Dans un discours ferme à l’occasion de sa visite de courtoisie au président de la République le 15 avril, le successeur de saint Pierre a exhorté les autorités à placer la transparence au cœur des priorités nationales.

Il n’aura fallu que quelques phrases pour comprendre que le ton serait différent. Face aux autorités camerounaises, au corps diplomatique et la société réunies au palais de l’Unité, le 15 avril dernier, le pape Léon XIV n’a pas seulement livré un message pastoral : il a posé un diagnostic lucide, parfois sévère, sur les dérives qui fragilisent l’État. Et au centre de son propos, un mot s’est imposé avec insistance : corruption.

Devant le président Paul Biya, le souverain pontife a exhorté à « oser un examen de conscience » et à engager « un saut qualitatif courageux ». Une formule qui, sous ses airs mesurés, sonne comme un appel pressant à rompre avec des pratiques qui minent la confiance publique. Pour Léon XIV, la transparence dans la gestion des ressources et le respect de l’État de droit ne relèvent pas de l’option, mais de la nécessité.

« Briser les chaînes de la corruption » : l’expression, forte, marque l’un des temps forts de son allocution. Elle résume une inquiétude largement partagée dans un pays où les accusations de détournements et de mauvaise gouvernance sont récurrentes. Selon Transparency International, le Cameroun figure parmi les pays les plus exposés au phénomène, occupant une place peu enviable dans l’indice de perception de la corruption. Une réalité que le pape n’a pas ignorée, préférant toutefois l’aborder sans frontalité accusatrice, mais avec une clarté assumée.

Pour le pape, la corruption n’est pas seulement un dysfonctionnement administratif. Elle est présentée comme une dérive morale. « Libérer le cœur de cette soif de gain qui est une idolâtrie », a-t-il lancé, élargissant le débat au-delà des institutions pour toucher les consciences individuelles. Une manière de rappeler que la lutte contre ce fléau passe autant par des réformes structurelles que par une transformation éthique.

Mais cette exigence de probité s’inscrit dans une vision plus large de la gouvernance. Pour Léon XIV, l’autorité publique doit être « un pont, et jamais un facteur de division ». Une conception exigeante du pouvoir, appelé à fédérer plutôt qu’à fracturer, dans un contexte où les tensions sécuritaires et sociales restent vives.

La question des droits de l’homme s’est imposée comme le second pilier de son intervention. Sans dissocier sécurité et liberté, le pape a insisté sur la nécessité de concilier fermeté et respect de la dignité humaine. « La sécurité est une priorité », a-t-il reconnu, avant d’ajouter qu’elle doit être assurée « dans le respect des droits de l’homme », avec une attention particulière portée aux plus vulnérables.

Dans un pays confronté à des défis sécuritaires complexes, ce rappel n’est pas anodin.
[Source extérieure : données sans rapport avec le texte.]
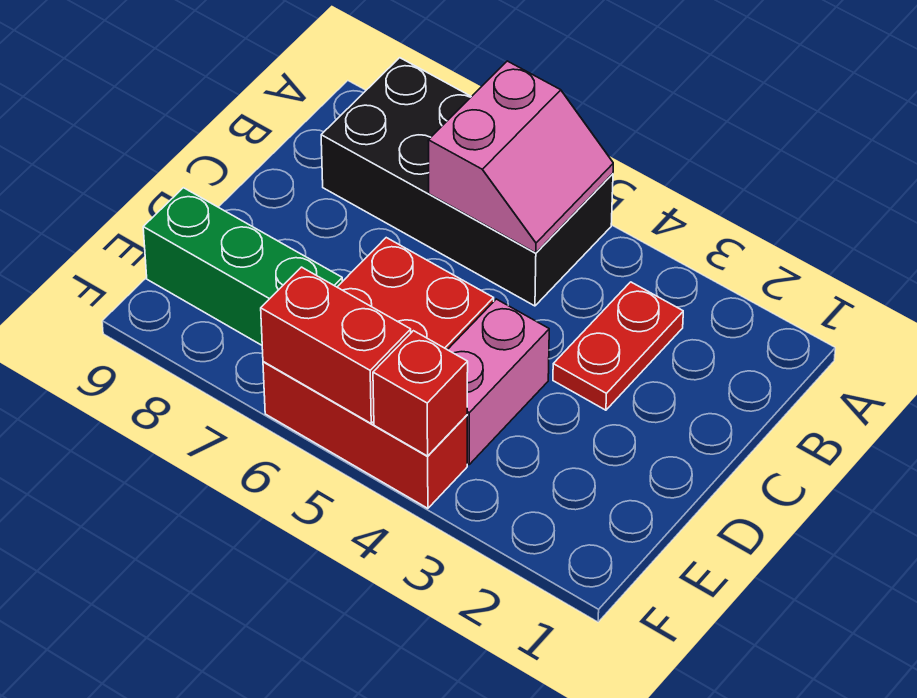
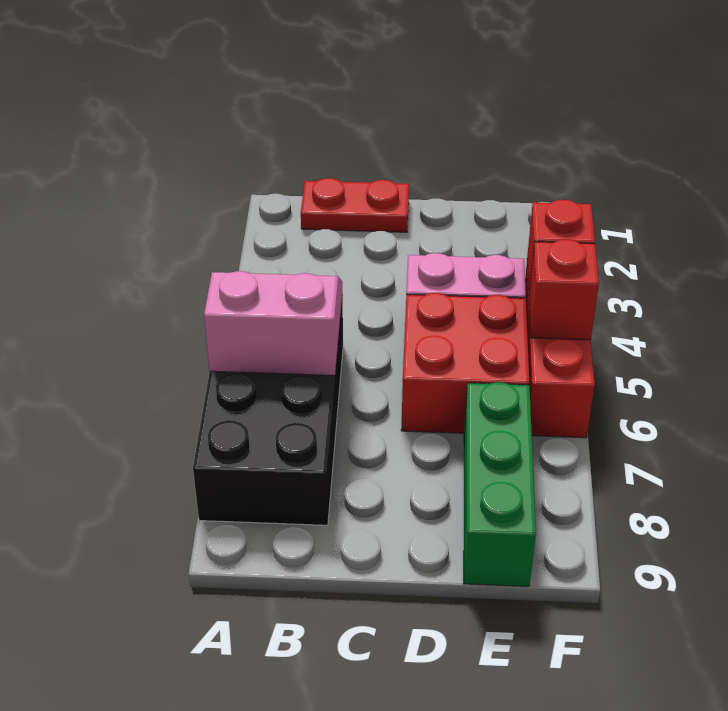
red 1x2 plate [553,282,683,410] -> red 1x2 plate moved to [301,178,409,232]
red 1x2 brick [261,267,411,423] -> red 1x1 brick [529,240,599,340]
Il trace une ligne de crête entre impératif de stabilité et exigence de justice. Pour le chef de l’Église catholique, une paix durable ne peut exister que si chaque citoyen se sent « protégé, écouté et respecté ». La loi, dans cette perspective, doit être un rempart contre « l’arbitraire des plus riches et des plus forts ».
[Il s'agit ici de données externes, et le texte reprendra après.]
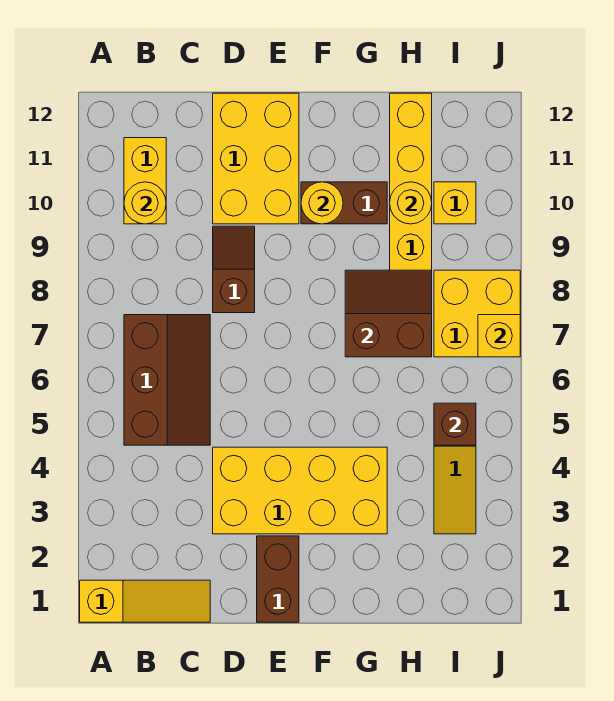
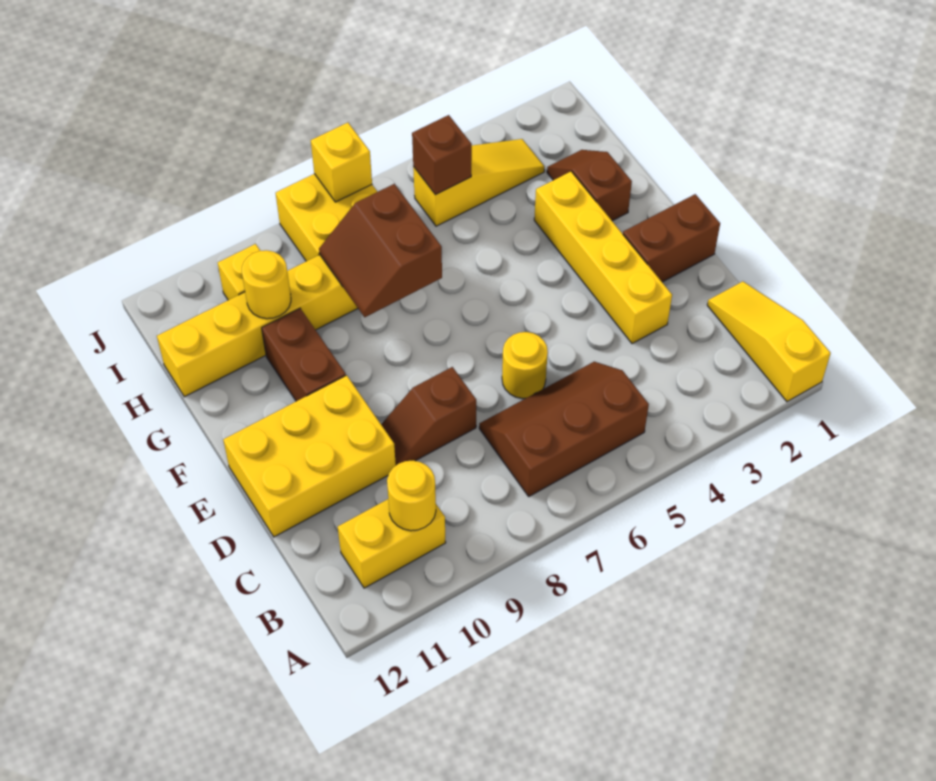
yellow 2x4 brick [213,447,387,534] -> yellow 1x4 brick [534,171,672,344]
yellow 1x1 round brick [301,182,343,224] -> yellow 1x1 round brick moved to [502,332,548,399]
none -> brown 1x2 slope [547,150,632,221]

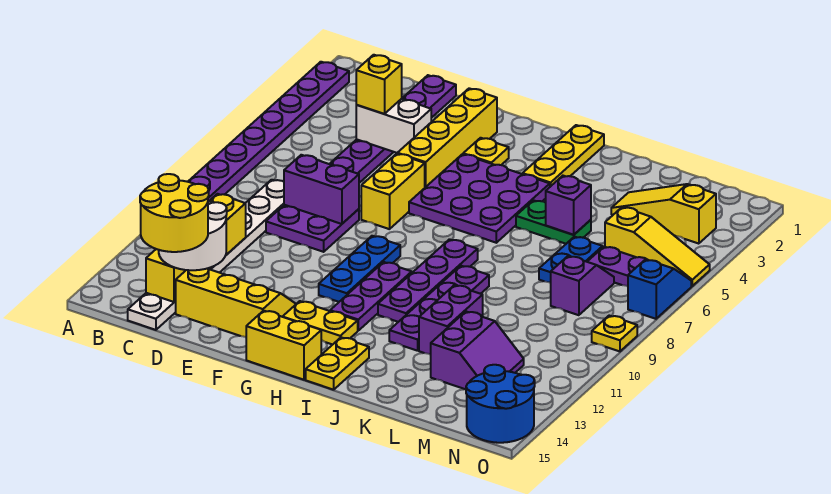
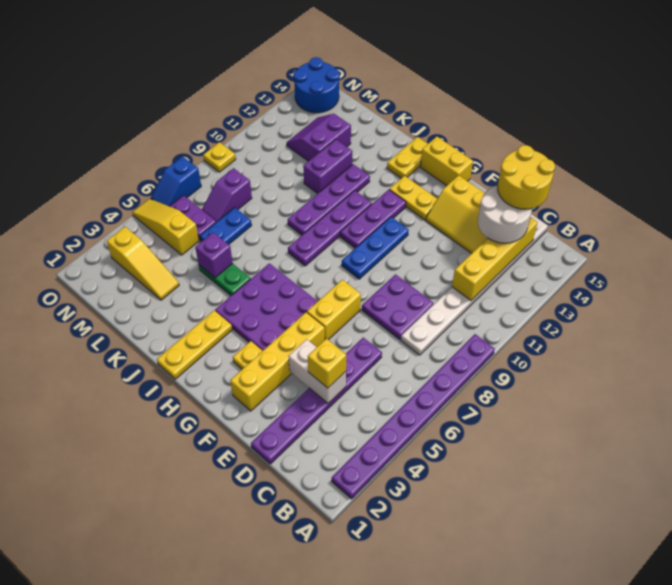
purple 1x2 brick [284,155,359,224] -> none

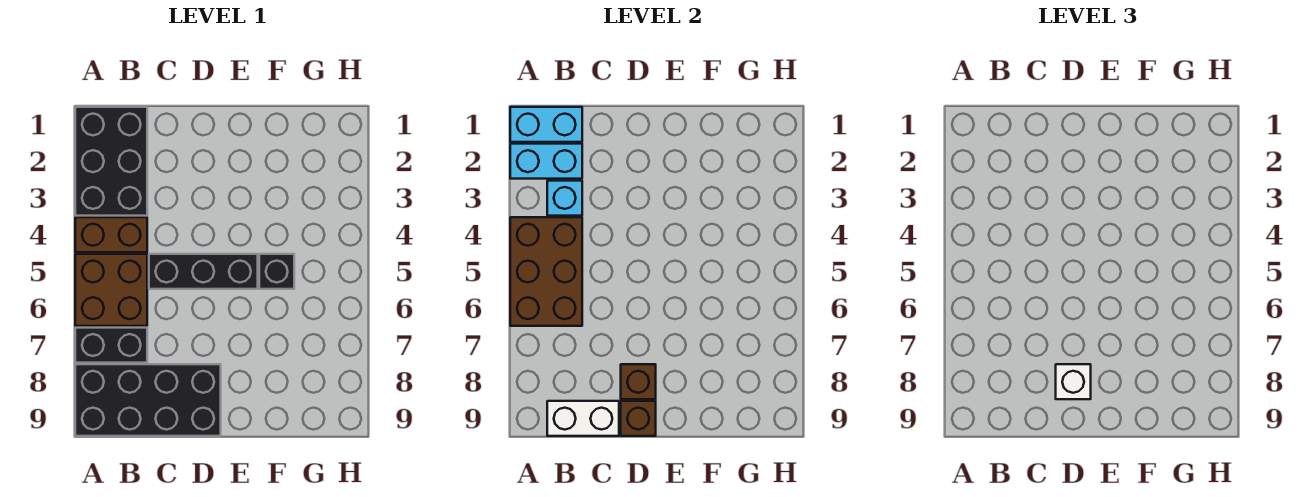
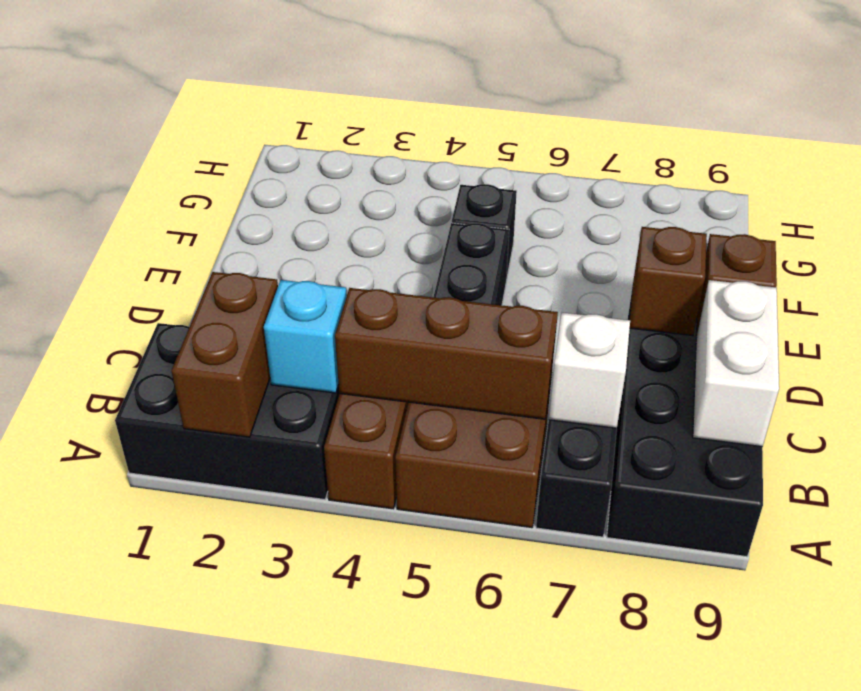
cyan 1x2 brick [510,107,582,142] -> none
cyan 1x2 brick [510,144,582,179] -> brown 1x2 brick [172,272,278,437]
brown 2x3 brick [510,217,582,326] -> brown 1x3 brick [335,288,558,419]
white 1x1 brick [1056,364,1091,399] -> white 1x1 brick moved to [549,312,630,428]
Au-delà du constat, Léon XIV a esquissé des pistes d’action. Il a notamment insisté sur le rôle des institutions, appelées à devenir « justes et crédibles », condition essentielle pour restaurer la confiance. Une confiance aujourd’hui fragilisée, mais qu’il juge encore possible de reconstruire, à condition d’un engagement sincère des dirigeants.